Durante la formazione dei due Stati, le linee di confine tra India e Pakistan sono state disegnate seguendo quelle tracciate naturalmente dal cosiddetto "spartiacque dell'Indo" (“Indus watershed”, Gardner, 2019) [2].

La collocazione di queste linee ha avvantaggiato l'India per la gestione delle dighe che regolano il flusso d'acqua verso il Pakistan. Il confine fisico tra i due Stati taglia molti degli affluenti del fiume, creando una struttura idrica fondamentale, posta sotto l’amministrazione indiana, che diventa la fonte di tensioni tra i due paesi.

La straordinaria disponibilità di risorse e infrastrutture idriche del governo indiano, quali dighe e impianti idroelettrici, rappresentano non solo una preziosa fonte di energia per l’economia del paese, ma anche una minaccia costante per i fragili equilibri geopolitici regionali.

I timori di future carenze idriche, sorti dalle gestioni statali delle risorse a disposizione e dalle narrazioni politiche divisive, generano ricorrenti crisi diplomatiche tra i due Stati.

Da una parte, in India, le azioni violente della cellula terroristica islamica (Jaish-e-Mohammad), considerata affiliata al Pakistan, vengono spesso strumentalizzate per giustificare un raffreddamento dei rapporti bilaterali e persino per minacciare di ridurre l'approvvigionamento idrico del Pakistan (Al Jazeera, 2019; Roy, 2019) [3]. Dall’altra parte, i media nazionalisti pachistani accusano l’India di favorire l’insorgenza di inondazioni nel Paese, causate da una gestione inadeguata delle risorse idriche, basata fondamentalmente su un principio di autoreferenzialità.

Il Trattato sulle acque dell’Indo: garante giuridico della pace

Le questioni idriche nel bacino dell'Indo sono regolate principalmente dal Trattato sulle acque dell'Indo (The Indus Waters Treaty, IWT, 1960). Con la mediazione determinante della Banca Mondiale nei negoziati, nati a seguito di un episodio del 1948, quando l’India interruppe la fornitura d’acqua a molti villaggi in Pakistan, il Trattato ha definito i principi di condivisione interstatale dell'acqua dell'Indo per evitare conflitti idrici tra India e Pakistan.

■ **COSA FARE**: Ricopia il brano sull'Indo da "Da una parte, in" a "principio di autoreferenzialità.", sostituendo "raffreddamento" con "peggioramento".

■ **DATI MOSTRATI**:
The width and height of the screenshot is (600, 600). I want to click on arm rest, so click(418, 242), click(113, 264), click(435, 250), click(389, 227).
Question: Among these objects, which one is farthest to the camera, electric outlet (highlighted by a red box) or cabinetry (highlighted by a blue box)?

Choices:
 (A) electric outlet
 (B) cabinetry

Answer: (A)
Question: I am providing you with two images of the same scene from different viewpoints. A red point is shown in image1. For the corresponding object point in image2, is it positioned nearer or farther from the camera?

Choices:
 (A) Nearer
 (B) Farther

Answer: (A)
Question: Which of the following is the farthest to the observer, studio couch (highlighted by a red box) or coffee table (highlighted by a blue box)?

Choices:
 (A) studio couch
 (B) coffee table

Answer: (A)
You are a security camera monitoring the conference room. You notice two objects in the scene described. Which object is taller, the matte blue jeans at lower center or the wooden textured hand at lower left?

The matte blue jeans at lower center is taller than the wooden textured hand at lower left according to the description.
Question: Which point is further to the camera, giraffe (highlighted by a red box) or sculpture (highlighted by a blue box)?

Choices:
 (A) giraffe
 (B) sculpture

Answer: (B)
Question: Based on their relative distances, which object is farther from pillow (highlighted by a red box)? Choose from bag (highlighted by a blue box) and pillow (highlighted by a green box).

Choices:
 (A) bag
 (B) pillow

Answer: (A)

■ **RISPOSTA COMPLETA**:
Da una parte, in India, le azioni violente della cellula terroristica islamica (Jaish-e-Mohammad), considerata affiliata al Pakistan, vengono spesso strumentalizzate per giustificare un peggioramento dei rapporti bilaterali e persino per minacciare di ridurre l'approvvigionamento idrico del Pakistan (Al Jazeera, 2019; Roy, 2019) [3]. Dall’altra parte, i media nazionalisti pachistani accusano l’India di favorire l’insorgenza di inondazioni nel Paese, causate da una gestione inadeguata delle risorse idriche, basata fondamentalmente su un principio di autoreferenzialità.